With DagsHub, you can easily log the experiments you run with Hugging Face Transformers to a remote server with minimal changes to your code.

This includes versioning raw and processed data with DVC, as well as logging experiment metrics, parameters, and trained models with MLflow. This integration enables you to continue using the familiar MLflow interface, while also facilitating collaboration with others, comparing results from different runs, and making data-driven decisions with ease.

How do Hugging Face Transformers work with DagsHub?¶

DagsHub leverages the hooks developed by Hugging Face’s Transformers library to inject code at specific points during the training run.

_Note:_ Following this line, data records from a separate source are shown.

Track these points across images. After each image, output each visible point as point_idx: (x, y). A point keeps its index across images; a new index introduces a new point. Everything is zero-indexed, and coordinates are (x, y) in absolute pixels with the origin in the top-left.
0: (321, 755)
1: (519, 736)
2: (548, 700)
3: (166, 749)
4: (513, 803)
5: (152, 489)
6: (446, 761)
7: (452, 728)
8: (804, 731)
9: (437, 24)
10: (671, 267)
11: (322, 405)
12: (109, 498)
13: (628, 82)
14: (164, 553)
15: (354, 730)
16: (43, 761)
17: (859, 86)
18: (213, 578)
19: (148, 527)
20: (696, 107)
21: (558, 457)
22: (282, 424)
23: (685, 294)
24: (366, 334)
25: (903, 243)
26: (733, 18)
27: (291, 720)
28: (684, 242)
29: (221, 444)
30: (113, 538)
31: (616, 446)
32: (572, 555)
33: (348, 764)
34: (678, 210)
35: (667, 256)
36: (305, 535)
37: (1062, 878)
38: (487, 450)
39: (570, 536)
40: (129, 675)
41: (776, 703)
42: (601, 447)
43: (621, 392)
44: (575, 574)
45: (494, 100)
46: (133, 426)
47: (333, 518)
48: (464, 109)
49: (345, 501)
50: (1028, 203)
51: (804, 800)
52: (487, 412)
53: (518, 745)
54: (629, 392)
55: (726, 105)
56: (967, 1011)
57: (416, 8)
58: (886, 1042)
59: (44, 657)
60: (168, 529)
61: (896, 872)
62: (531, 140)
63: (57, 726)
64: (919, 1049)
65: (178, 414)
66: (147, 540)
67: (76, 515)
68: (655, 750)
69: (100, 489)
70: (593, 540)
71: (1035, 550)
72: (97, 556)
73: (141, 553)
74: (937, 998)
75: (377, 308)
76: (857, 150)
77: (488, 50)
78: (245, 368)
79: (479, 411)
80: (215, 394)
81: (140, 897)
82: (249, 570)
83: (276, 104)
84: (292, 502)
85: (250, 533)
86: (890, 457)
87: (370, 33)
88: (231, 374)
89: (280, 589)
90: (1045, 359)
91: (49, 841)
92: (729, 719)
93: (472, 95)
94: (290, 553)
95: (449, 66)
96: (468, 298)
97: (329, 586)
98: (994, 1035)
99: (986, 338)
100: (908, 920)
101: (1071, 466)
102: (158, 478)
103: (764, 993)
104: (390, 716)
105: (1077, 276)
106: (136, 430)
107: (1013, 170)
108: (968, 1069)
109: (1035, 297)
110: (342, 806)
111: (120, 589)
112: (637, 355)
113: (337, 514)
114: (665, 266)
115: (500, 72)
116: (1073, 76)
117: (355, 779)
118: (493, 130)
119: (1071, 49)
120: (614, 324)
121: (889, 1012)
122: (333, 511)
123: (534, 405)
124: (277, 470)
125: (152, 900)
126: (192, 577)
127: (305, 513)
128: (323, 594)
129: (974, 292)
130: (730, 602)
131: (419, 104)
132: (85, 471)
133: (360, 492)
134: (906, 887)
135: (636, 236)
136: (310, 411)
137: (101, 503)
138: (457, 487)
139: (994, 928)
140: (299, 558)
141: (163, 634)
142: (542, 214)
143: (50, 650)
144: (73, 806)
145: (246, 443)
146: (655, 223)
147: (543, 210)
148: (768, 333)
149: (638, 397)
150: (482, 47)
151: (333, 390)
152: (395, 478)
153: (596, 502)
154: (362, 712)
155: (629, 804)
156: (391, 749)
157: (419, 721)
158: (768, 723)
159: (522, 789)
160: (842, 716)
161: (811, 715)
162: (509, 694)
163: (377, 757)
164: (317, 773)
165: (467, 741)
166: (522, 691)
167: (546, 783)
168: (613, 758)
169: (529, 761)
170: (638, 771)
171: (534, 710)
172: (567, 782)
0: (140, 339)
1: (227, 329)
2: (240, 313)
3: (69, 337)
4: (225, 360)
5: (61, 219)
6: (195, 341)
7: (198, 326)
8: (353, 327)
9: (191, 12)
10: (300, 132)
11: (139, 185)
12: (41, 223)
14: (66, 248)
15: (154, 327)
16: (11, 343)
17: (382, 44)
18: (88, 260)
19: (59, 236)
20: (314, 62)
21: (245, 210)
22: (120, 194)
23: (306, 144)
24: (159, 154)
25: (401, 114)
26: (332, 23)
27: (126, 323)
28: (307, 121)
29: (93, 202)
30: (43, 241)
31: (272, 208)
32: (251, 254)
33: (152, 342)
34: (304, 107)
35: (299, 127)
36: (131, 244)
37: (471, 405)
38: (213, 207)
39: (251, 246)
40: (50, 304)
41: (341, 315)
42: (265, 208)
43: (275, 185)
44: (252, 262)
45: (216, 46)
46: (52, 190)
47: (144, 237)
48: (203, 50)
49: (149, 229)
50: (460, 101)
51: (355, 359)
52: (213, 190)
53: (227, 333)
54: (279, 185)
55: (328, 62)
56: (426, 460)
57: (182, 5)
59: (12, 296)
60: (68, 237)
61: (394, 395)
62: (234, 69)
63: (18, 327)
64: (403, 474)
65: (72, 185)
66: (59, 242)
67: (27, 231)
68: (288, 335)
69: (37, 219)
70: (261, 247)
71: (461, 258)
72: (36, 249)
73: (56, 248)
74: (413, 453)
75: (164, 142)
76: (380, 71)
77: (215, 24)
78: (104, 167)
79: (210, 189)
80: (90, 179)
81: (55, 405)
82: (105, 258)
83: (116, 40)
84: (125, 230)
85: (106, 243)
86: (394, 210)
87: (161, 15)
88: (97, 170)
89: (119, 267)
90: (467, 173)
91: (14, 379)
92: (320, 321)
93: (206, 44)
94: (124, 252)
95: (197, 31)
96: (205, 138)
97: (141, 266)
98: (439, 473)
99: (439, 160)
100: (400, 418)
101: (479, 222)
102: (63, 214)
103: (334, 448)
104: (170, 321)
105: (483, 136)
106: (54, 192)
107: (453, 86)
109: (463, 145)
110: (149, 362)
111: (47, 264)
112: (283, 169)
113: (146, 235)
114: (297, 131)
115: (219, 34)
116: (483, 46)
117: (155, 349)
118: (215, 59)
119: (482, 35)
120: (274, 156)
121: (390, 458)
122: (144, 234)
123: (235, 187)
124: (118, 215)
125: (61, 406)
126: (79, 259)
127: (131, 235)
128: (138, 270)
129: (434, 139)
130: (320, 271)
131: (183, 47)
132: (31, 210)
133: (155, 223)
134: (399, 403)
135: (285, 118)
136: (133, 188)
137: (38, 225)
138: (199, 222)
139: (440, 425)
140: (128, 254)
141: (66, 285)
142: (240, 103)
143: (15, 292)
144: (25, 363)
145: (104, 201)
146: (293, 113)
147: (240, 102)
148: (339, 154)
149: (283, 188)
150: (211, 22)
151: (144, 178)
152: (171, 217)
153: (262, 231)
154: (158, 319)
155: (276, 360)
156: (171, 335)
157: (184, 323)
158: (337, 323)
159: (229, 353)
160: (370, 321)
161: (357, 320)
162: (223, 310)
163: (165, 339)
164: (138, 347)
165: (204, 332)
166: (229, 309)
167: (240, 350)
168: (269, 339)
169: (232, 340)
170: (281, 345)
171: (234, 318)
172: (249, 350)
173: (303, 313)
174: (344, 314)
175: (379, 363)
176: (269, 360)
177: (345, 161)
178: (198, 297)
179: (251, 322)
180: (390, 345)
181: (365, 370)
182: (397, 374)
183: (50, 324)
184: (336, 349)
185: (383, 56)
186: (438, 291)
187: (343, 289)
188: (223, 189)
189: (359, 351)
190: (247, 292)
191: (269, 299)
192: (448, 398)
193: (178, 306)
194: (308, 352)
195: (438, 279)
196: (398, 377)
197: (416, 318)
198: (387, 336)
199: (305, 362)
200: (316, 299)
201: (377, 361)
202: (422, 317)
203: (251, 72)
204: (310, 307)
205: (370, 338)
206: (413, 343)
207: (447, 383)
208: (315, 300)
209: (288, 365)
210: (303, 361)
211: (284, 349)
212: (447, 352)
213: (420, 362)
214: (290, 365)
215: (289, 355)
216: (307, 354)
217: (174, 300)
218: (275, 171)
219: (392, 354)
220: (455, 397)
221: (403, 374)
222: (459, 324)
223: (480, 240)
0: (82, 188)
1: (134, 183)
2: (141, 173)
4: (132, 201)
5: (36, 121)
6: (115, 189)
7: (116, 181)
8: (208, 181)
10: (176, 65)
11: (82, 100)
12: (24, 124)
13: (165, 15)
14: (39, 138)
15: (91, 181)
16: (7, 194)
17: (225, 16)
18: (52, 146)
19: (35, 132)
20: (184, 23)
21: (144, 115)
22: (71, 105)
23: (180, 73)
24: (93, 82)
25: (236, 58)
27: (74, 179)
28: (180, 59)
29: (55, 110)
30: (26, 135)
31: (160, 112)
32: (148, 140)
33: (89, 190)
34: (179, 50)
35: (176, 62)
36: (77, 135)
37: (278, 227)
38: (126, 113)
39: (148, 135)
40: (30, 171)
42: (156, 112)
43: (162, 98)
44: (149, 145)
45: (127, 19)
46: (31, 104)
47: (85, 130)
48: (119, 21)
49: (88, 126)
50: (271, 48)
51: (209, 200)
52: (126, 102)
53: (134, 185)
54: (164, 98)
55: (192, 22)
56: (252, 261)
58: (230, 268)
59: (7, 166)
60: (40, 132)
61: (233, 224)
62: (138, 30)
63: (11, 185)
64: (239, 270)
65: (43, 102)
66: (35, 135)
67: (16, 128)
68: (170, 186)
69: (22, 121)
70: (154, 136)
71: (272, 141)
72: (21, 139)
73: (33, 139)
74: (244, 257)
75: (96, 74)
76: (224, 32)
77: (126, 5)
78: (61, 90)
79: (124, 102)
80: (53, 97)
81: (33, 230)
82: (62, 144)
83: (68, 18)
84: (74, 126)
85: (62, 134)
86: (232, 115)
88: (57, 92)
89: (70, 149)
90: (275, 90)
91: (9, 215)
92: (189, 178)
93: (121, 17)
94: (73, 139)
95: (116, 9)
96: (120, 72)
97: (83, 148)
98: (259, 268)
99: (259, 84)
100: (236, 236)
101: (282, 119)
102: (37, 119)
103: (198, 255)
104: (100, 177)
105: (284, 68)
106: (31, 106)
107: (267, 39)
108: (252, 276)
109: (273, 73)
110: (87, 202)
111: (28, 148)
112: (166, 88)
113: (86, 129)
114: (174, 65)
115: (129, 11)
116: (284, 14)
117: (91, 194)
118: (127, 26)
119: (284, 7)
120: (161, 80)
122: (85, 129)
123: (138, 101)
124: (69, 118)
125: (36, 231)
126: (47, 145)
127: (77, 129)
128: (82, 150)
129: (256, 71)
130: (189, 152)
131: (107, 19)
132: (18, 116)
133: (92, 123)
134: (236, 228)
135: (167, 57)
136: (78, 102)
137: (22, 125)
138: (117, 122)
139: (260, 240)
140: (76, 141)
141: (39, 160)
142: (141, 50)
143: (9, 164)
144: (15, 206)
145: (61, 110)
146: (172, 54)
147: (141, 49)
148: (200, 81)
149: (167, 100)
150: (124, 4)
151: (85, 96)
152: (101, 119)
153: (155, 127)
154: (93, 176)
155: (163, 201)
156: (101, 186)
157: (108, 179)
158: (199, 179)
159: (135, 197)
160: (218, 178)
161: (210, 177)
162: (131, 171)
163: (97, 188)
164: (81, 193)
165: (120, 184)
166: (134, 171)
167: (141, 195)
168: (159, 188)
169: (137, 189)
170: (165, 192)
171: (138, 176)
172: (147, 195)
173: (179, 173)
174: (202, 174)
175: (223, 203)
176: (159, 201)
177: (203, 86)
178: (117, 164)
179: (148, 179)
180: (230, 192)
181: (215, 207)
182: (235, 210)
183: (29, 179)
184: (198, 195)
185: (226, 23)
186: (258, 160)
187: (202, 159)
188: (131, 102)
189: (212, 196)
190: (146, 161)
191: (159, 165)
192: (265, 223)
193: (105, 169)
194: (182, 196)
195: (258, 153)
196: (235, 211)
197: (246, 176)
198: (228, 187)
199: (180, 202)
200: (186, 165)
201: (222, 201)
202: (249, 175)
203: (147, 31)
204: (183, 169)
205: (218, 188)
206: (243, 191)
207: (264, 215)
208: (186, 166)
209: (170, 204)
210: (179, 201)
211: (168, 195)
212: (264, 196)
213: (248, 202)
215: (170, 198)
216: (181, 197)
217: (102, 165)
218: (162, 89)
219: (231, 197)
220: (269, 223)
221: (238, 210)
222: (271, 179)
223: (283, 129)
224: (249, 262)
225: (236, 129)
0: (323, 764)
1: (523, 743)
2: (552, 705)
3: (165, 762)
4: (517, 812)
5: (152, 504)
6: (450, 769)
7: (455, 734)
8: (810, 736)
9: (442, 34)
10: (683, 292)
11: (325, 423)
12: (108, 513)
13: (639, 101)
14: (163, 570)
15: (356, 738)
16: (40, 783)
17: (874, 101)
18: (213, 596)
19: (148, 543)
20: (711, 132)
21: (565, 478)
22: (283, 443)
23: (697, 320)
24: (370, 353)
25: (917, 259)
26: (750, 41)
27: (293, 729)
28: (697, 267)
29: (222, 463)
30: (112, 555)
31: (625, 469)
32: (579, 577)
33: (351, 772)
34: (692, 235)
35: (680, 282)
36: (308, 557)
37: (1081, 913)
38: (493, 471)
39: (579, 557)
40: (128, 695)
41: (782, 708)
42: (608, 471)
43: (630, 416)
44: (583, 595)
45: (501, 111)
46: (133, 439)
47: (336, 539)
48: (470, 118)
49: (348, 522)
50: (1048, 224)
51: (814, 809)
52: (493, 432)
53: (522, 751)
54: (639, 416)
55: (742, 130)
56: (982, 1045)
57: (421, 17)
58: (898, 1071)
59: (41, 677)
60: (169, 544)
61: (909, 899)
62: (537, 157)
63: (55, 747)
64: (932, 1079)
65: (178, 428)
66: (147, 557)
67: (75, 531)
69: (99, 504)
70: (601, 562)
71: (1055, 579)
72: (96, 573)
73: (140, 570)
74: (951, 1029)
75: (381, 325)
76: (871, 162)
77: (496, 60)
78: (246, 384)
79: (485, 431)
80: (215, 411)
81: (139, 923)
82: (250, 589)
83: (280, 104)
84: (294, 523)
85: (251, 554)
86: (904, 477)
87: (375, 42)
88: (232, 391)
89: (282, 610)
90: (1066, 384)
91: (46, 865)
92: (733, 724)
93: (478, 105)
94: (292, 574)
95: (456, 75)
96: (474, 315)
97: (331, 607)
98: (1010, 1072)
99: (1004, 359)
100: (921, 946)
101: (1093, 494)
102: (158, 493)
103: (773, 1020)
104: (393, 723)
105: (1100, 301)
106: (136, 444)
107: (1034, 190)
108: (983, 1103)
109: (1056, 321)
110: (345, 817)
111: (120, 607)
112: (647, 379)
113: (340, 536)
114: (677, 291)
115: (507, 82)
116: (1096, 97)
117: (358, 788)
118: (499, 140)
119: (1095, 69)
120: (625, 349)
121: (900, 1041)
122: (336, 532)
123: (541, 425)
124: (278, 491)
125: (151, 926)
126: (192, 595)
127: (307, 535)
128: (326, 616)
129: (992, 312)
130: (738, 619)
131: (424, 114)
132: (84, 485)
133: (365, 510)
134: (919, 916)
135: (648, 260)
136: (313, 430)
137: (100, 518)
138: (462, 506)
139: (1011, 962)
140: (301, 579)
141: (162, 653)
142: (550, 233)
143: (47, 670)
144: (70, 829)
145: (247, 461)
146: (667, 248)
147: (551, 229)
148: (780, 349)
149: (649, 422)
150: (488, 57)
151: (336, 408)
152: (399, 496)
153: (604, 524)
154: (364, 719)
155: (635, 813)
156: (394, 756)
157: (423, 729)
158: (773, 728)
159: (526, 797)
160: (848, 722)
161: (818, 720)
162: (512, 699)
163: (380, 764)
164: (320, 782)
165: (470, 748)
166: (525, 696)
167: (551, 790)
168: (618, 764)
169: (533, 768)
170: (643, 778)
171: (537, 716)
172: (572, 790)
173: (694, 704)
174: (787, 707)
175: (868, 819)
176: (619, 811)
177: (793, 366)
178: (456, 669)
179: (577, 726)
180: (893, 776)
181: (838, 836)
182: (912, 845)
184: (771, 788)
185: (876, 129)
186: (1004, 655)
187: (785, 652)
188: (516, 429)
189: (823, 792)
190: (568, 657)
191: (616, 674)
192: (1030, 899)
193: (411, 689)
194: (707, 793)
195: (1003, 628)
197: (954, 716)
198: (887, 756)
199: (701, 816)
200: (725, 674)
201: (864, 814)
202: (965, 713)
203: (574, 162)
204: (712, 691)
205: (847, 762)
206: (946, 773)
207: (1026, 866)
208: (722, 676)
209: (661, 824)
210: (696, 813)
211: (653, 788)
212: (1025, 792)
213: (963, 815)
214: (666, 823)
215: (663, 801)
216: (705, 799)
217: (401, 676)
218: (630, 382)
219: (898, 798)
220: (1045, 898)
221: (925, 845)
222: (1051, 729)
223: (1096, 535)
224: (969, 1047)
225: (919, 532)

These code snippets log information regarding the training run, like metrics and artifacts, to the DagsHub remote using information provided using environment variables set before the trainer is run.

How to log experiments with Transformers and DagsHub?¶

Log your transformer experiments in 3 simple steps:

Install DagsHub¶

Mac-os, Linux, Windows

pip install dagshub

Configure DagsHub¶

import dagshub 
import os

dagshub.init(repo_name='Repository-Name', repo_owner='Username')
os.environ["HF_DAGSHUB_LOG_ARTIFACTS"]= "True" # optional; if disabled, only logs metrics!

dagshub.init configures your DagsHub account and repository, including the remote Mlflow tracking server and DagsHub Storage, with your local machine. If the repository you provide as input doesn’t exist, it will automatically create it for you.
Running this command requires authenticating your DagsHub user. If you want to automate this process, you need to set your DagsHub Token under DAGSHUB_USER_TOKEN environment variable.

You need to set the environment variable before you initialize the Trainer

Optional Environment Variables

The following are optional environmental variables that can be configured.

os.environ["HF_DAGSHUB_MODEL_NAME"] = "model name" # defaults to 'main'
os.environ["BRANCH"] = "branch" # defaults to 'main'

Configure Hugging Face Transformers¶

Mac-os, Linux, Windows

from transformers import TrainingArguments, Trainer

training_args = TrainingArguments(output_dir="experiment-name")
trainer = Trainer(... , args=training_args)

Great job! The integration has been successfully finished. Transformers will automatically recognize the activation of DagsHub integration and include our hook in your pipeline. Consequently, every run will be logged to your DagsHub repository.

Additional Resources¶

DagsHub x Hugging Face - learn more about DagsHub x Hugging Face Transformers integration.
Example notebook - create your own transformer model and track your experiments.

Known Issues, Limitations & Restrictions¶

The artifacts created during training fail to get overridden if the same experiment is run multiple times. However, the experiments are still logged and can be tracked.